Trois idées simples sous-tendent ce projet de révision constitutionnelle.

Premièrement, comme je l'ai dit au cours de mon propos liminaire, ce texte a pour objet de créer les « lois-cadres d’équilibre des finances publiques ». Ce nouvel instrument juridique, pertinent et utile, permettra à tous les gouvernements, quels qu'ils soient, de tendre vers les objectifs intangibles de réduction des déficits, objectifs qui font partie des engagements de notre pays vis-à-vis de nos partenaires européens.

Désormais, nous devons nous inscrire dans une philosophie radicalement différente de celle qui a trop longtemps prévalu et renoncer progressivement à l'addition de dépenses publiques qui ne sont pas toujours pertinentes, à l'addition de mesures dérogatoires au droit commun, ce qu'on appelle communément les niches fiscales ou les niches sociales.

M. François Baroin, ministre. Nous devons nous inscrire résolument et durablement dans cet objectif d'équilibre des finances publiques.

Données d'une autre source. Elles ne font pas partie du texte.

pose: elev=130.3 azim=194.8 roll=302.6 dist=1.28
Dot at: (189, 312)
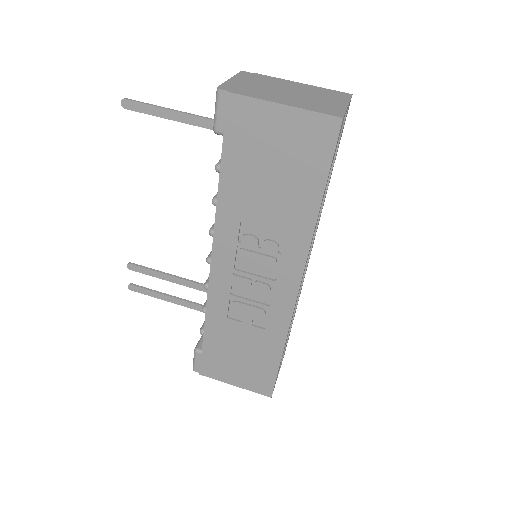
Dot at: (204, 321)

Aux orateurs qui ont montré un certain scepticisme, qui craignent que le pouvoir d’initiative du Parlement ne soit altéré, je voudrais rappeler que cette même règle que nous vous proposons d’inscrire dans notre loi fondamentale est déjà en vigueur en Allemagne, cependant que d'autres pays y réfléchissent.

Certains semblent oublier que nous avons vécu, au cours de cette législature, un événement majeur, comme il ne s’en était pas produit depuis cinquante ans.

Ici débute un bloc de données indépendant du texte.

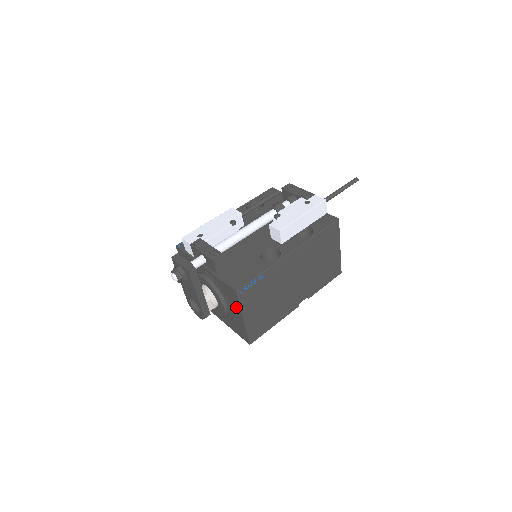
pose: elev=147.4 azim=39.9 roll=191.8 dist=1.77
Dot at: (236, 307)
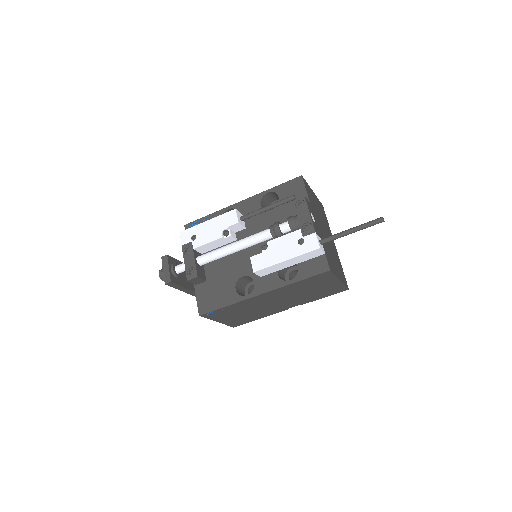
Dot at: occluded
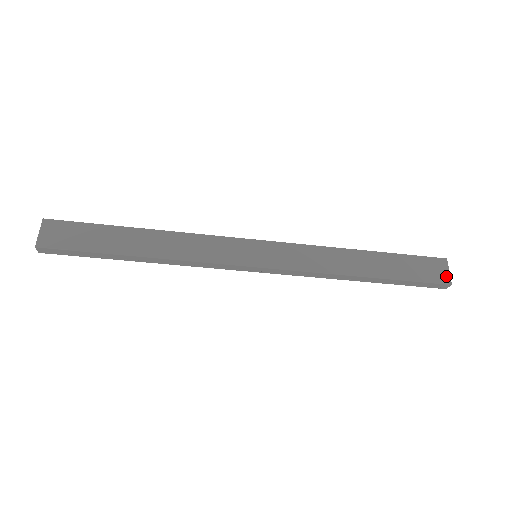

M. François Baroin, ministre. Je veux parler de cette crise importée des États-Unis, qui a eu pour conséquence immédiate un transfert de la dette privée sur la dette publique.

M. Pierre-Yves Collombat. Exactement ! Heureux de vous l’entendre dire !

M. François Baroin, ministre. Aujourd'hui, en Europe comme partout dans le monde, nous gérons les conséquences de cette crise.

À ceux qui ont la mémoire courte, qui ont tendance à oublier spécialement le temps où ils étaient aux affaires, je rappelle que l'action immédiate des pouvoirs publics, tant aux États-Unis qu’en Europe, a consisté, sous l'impulsion déterminée du Président de la République, à prendre des mesures afin de sauver…

M. François Baroin, ministre. … le système bancaire.

La gauche crie au scandale et prétend qu’on a sauvé le système bancaire pour enrichir les banquiers.

M. François Baroin, ministre. Or les États ont sauvé le système bancaire pour sauver l'économie, pour sauver les entreprises, pour sauver l'accès au crédit, mais aussi pour sauver les particuliers. (Exclamations sur les travées du groupe socialiste et du groupe CRC-SPG. – Applaudissements sur les travées de lUMP.)

M. Bruno Sido. Bien sûr !

Mme Nicole Borvo Cohen-Seat. Sans contreparties !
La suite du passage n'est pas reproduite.